Assessment of soil CO2 and NO fluxes in a semi-arid region using machine learning approaches

Abstract

Agricultural lands are sources and sinks of greenhouse gases (GHGs). The identification of the main drivers affecting GHGs is crucial for planning sustainable agronomic practices and mitigating global warming potential. The main aim of this research was to evaluate the impact of environmental drivers (soil temperature and waterfilled pore space, WFPS) and crop residue rates on CO2, NO, and NOx fluxes under conventional tillage (CT) and no-tillage (NT) systems. The accuracy of Random Forest Regression (RFR), Multiple Adaptive Regression Splines (MARS), and General Linear Models (GLM) in predicting CO2, NO, and NOx fluxes were also assessed.

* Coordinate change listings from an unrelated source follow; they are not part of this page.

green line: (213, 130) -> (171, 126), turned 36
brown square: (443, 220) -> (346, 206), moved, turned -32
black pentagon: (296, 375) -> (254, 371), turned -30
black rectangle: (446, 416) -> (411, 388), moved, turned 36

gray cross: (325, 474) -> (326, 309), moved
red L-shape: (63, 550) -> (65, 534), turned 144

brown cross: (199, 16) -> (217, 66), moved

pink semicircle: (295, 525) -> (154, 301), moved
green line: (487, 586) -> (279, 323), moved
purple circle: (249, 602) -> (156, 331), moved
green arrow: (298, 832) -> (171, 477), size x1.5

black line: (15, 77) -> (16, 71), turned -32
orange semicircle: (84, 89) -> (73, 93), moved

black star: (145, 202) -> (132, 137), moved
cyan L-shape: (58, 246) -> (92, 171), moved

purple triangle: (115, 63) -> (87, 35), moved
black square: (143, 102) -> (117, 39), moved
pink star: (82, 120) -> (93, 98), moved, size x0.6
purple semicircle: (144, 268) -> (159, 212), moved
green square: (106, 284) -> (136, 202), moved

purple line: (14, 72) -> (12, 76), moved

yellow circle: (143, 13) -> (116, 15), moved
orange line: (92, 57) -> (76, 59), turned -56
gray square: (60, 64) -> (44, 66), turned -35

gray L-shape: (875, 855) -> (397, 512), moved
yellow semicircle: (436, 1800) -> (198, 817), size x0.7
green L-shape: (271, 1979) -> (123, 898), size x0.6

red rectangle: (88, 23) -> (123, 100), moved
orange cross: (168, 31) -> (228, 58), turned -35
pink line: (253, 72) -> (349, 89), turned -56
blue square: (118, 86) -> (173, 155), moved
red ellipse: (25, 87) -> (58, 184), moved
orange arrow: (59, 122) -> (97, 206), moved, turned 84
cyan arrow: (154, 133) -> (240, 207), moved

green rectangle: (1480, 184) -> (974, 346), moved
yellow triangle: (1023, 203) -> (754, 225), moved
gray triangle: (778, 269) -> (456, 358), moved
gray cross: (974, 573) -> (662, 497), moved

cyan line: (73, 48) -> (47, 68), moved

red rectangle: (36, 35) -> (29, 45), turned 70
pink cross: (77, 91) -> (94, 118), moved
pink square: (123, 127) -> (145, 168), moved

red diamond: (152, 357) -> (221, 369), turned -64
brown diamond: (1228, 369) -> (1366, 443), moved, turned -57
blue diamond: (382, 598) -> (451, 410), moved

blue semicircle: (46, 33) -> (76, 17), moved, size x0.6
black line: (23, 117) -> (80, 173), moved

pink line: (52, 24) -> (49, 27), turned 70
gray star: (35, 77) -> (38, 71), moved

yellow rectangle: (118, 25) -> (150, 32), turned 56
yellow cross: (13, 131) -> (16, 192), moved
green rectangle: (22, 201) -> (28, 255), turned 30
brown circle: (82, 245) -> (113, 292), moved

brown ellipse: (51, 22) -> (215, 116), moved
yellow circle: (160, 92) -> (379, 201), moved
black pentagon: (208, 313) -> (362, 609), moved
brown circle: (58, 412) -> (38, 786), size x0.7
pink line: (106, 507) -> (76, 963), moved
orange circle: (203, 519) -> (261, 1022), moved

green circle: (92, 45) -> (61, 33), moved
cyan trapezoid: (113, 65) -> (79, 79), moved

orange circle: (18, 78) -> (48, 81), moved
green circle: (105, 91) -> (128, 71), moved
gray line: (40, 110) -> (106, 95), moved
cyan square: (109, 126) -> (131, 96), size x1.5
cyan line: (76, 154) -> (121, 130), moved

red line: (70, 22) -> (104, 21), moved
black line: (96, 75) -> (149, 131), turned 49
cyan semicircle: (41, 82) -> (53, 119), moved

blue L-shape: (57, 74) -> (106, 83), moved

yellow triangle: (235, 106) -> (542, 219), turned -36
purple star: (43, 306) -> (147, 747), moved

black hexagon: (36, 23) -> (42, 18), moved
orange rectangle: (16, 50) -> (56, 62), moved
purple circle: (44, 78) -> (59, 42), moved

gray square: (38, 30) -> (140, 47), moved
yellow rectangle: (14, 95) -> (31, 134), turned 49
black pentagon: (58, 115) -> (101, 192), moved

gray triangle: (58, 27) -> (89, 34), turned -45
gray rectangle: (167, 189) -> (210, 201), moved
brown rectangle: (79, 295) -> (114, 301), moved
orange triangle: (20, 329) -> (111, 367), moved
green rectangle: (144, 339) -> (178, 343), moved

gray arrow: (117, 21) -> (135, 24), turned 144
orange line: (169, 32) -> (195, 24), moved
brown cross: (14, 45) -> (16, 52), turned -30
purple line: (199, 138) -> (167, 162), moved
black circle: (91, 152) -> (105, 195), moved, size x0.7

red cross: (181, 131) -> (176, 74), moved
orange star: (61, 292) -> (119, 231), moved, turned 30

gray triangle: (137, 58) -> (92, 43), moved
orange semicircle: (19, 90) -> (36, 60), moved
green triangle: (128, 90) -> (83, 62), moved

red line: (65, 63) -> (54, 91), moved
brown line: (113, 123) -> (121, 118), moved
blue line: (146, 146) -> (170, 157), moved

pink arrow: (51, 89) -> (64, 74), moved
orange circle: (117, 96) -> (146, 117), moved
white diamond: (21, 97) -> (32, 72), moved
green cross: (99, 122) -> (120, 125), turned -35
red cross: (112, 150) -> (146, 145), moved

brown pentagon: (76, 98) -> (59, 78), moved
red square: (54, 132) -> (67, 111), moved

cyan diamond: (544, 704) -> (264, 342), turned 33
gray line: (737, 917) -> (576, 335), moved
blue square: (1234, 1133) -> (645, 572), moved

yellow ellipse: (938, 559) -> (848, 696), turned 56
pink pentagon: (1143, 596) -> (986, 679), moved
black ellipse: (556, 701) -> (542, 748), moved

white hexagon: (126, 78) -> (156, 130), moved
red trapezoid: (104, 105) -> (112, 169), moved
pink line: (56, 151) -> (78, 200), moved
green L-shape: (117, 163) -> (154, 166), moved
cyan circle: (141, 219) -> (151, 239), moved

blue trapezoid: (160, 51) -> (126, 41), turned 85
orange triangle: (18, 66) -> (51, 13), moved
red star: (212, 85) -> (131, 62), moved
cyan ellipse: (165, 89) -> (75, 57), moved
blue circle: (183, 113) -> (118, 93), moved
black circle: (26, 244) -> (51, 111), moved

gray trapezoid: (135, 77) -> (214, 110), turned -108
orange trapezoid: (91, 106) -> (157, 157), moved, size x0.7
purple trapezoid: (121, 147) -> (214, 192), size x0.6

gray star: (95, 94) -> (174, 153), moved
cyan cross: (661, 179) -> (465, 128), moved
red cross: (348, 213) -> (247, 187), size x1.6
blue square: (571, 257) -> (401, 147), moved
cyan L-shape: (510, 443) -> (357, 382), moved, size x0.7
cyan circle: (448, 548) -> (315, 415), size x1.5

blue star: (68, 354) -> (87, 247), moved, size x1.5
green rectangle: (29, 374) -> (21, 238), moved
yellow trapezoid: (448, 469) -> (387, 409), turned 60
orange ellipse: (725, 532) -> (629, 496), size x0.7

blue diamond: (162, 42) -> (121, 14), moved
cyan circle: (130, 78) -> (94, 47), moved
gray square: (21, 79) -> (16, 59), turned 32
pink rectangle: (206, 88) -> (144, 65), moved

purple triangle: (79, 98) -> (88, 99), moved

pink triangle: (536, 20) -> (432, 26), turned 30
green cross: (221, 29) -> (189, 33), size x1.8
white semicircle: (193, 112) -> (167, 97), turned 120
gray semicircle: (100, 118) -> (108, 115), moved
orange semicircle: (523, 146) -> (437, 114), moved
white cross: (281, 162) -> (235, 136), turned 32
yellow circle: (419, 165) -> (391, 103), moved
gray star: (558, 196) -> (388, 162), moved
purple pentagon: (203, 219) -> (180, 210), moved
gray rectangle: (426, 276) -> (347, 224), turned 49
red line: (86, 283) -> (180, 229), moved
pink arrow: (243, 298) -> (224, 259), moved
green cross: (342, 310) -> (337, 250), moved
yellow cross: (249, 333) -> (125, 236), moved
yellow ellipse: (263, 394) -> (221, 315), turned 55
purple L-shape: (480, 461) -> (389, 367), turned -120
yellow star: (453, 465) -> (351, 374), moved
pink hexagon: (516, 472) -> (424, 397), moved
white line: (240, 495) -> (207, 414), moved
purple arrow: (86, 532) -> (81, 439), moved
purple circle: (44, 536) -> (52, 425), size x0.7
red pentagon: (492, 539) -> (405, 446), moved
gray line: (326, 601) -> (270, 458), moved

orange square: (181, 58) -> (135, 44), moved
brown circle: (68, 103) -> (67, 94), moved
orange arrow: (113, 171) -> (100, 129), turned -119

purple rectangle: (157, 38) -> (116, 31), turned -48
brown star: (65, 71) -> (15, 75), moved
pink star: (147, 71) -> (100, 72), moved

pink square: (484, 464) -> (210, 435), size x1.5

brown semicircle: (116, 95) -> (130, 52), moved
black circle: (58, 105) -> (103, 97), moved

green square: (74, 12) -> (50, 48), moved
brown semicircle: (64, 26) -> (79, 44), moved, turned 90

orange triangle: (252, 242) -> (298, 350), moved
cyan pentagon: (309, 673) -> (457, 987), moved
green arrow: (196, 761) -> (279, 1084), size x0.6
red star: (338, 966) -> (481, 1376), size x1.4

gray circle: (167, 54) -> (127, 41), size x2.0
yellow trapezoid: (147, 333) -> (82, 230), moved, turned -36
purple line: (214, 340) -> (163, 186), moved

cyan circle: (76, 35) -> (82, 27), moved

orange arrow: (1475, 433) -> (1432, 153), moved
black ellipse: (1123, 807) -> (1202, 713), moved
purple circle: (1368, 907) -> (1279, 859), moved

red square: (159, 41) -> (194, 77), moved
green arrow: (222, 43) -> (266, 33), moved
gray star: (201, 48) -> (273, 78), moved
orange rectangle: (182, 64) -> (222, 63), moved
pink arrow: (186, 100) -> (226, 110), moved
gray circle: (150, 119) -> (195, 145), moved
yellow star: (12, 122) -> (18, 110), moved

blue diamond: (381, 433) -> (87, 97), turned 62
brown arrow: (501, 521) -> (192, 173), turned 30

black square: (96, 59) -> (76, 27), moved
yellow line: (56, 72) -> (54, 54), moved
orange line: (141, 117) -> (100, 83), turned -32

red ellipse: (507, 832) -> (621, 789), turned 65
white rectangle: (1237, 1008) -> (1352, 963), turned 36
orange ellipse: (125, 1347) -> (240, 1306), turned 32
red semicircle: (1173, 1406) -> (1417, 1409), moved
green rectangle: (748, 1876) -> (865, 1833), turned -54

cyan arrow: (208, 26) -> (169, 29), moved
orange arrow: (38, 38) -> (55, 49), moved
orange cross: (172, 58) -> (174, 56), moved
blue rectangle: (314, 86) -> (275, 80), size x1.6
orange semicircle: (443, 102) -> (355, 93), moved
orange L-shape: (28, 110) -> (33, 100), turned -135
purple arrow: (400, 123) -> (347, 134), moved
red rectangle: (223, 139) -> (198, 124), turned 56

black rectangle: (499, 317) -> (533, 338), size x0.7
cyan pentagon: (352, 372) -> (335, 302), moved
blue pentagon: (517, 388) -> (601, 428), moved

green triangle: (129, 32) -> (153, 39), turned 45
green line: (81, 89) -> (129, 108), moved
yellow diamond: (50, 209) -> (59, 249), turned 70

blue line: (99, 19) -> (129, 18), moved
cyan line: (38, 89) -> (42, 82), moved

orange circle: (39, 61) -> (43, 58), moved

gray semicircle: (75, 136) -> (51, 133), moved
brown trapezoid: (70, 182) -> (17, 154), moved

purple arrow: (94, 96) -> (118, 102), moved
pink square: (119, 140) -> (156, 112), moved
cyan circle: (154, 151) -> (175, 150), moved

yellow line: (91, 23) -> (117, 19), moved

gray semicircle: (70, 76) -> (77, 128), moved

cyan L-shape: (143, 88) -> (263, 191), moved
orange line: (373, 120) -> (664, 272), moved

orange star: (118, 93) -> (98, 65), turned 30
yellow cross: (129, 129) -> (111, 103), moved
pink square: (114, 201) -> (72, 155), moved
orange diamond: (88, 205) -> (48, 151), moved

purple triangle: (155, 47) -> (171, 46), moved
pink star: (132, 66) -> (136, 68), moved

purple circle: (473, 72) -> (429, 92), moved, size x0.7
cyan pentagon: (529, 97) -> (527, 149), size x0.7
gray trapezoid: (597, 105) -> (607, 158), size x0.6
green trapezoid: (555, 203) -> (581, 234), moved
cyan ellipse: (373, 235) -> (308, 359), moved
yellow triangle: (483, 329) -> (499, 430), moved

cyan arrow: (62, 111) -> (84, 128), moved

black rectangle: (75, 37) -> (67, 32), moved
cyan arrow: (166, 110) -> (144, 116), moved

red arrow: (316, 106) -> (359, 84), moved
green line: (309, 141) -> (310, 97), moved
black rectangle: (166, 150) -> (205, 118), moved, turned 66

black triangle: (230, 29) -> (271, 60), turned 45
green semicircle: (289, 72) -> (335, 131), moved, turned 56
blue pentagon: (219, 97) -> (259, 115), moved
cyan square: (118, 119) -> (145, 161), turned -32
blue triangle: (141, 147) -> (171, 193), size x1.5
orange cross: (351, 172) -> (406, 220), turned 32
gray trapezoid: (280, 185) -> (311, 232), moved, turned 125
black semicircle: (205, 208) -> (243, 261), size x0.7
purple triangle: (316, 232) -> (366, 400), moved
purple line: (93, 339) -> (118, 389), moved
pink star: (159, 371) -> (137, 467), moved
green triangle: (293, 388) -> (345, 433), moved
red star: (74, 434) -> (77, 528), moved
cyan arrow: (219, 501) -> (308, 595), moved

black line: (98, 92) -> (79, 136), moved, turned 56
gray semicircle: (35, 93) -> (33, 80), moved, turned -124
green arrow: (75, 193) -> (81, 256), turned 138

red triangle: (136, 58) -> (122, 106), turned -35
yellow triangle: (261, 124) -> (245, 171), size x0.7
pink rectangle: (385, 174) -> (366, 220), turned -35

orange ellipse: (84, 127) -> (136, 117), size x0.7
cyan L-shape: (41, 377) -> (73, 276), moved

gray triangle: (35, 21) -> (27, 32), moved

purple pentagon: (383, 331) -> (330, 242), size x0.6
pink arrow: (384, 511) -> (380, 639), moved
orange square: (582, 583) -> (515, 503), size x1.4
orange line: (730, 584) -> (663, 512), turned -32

In both CT and NT systems, CO2, NO, and NOx fluxes decreased with increasing WFPS. Increasing temperature resulted in higher CO2 emissions and lower NO and NOx emissions. Higher residue rates resulted in significant increases in CO2 emission, whereas the NO and NOx emissions increased by decreasing the ratio of residue. For CO2 prediction, the RFR provided the largest R2 with the observed data. For NO–N and NOx-N prediction, RFR was the most efficient algorithm, but NO–N can be predicted with better accuracy. The output of this research highlights the importance of agronomic practices for climate mitigation, along with the possibility of using RFR to predict GHGs fluxes.